§ Aufgabenstellung
a. Entnehmen Sie dem Interviewauszug zur politischen Kultur den Abschnitt von „Wie bewerten Sie“ bis einschließlich „der Staatsanwaltschaft geraten.“ und geben Sie ihn wortgetreu wieder.
b. Führen Sie das Interview zur politischen Kultur im Anschluss an seinen letzten Satz weiter.

Wie bewerten Sie die politische Kultur hierzulande im Vergleich zu anderen Bundesländern?

Mertes: Bei der Affären-Lastigkeit liegt das Land nicht an der Spitze. Da sind wir noch gut dran. Schauen Sie nach Bayern, da geht es bei dem Desaster um die Landesbank um Milliarden. Und mit Hessen würde ich nicht tauschen wollen. Dort ist alles noch fünf Grad kühler. Eine Krise der politischen Kultur sehe ich nicht.

Gegen den ehemaligen CDU-Fraktionsgeschäftsführer Markus Hebgen, der in die Fraktionskasse gegriffen haben soll, wird ermittelt. Die CDU-Abgeordneten Peter Dincher und Michael Billen sind aufgrund von Schnüffeleien in Polizei-Daten ebenfalls ins Visier der Staatsanwaltschaft geraten.

Mertes: Vor Fehlern oder gar krimineller Energie Einzelner ist man nie gefeit. Das Problem ist, dass manche glauben, sie könnten ihre Regeln selbst machen. Die Regeln macht der Landtag, daran hat sich jeder zu halten. Und diejenigen, die es betrifft, müssen die Dinge wieder in Ordnung bringen. Das Parlament muss insofern seine Selbstreinigungskräfte aktivieren.

§ Bereitgestelltes Material
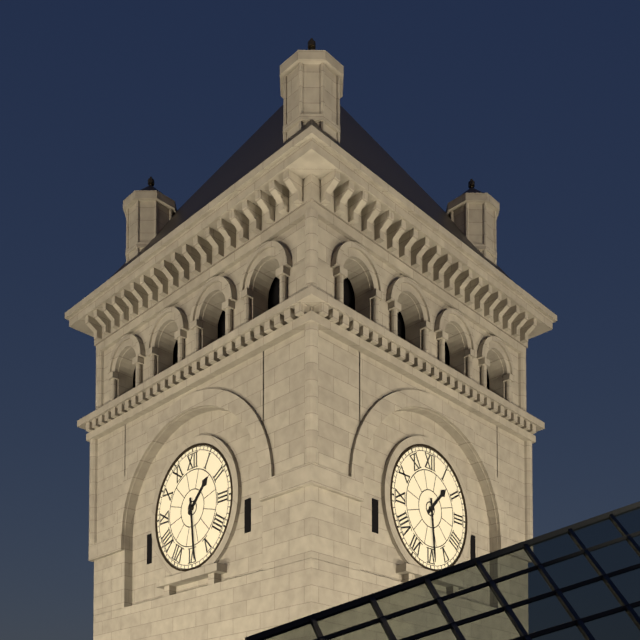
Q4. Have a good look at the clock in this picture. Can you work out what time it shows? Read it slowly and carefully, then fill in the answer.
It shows 1:29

§ Lösungen
a.
Wie bewerten Sie die politische Kultur hierzulande im Vergleich zu anderen Bundesländern?

Mertes: Bei der Affären-Lastigkeit liegt das Land nicht an der Spitze. Da sind wir noch gut dran. Schauen Sie nach Bayern, da geht es bei dem Desaster um die Landesbank um Milliarden. Und mit Hessen würde ich nicht tauschen wollen. Dort ist alles noch fünf Grad kühler. Eine Krise der politischen Kultur sehe ich nicht.

Gegen den ehemaligen CDU-Fraktionsgeschäftsführer Markus Hebgen, der in die Fraktionskasse gegriffen haben soll, wird ermittelt. Die CDU-Abgeordneten Peter Dincher und Michael Billen sind aufgrund von Schnüffeleien in Polizei-Daten ebenfalls ins Visier der Staatsanwaltschaft geraten.

b.
Hebgen behauptet, vier CDU-Abgeordnete seien mit ihm in einem Bordell gewesen…

Mertes: Die Rechnung wurde offenbar mit der Kreditkarte der Fraktion bezahlt. Das sind unsachgemäße Ausgaben, die Straftaten sind und bestraft werden müssen.

Der Wissenschaftliche Dienst des Landtags hat die ruhende Fraktionsmitgliedschaft Billens geprüft. Was ist dabei herausgekommen?

Mertes: Ruhen gibt es nicht! Entweder ist man Mitglied einer Fraktion oder nicht. Ein Abgeordneter hat Rechte und Pflichten, er muss sich an der Arbeit des Parlamentes beteiligen. Verträge oder Absprachen zwischen Einzelnen und ihrer Fraktion sind für uns nicht maßgeblich. Der Abgeordnete Billen ist bei der CDU, also berechnen wir weiter Fraktionsgelder für 38 Abgeordnete. Auch sein Rede- und Fragerecht als Abgeordneter darf nicht beschnitten werden. Es ist meine Aufgabe, dafür zu sorgen. Das Ergebnis unserer Prüfungen werden wir den Fraktionen in Kürze vorlegen.

Was bedeutet dieser einmalige Fall in der Praxis?

Mertes: Da bin ich sehr gespannt! Sollte ich nicht präsidieren, sondern auf der Abgeordnetenbank Platz nehmen, sitzt Herr Billen direkt neben mir. Dann hat er einen interessanten Gesprächspartner, natürlich nur zwischen und nicht während der Debattenbeiträge der Kolleginnen und Kollegen.

Wie bewerten Sie die Nürburgring-Affäre?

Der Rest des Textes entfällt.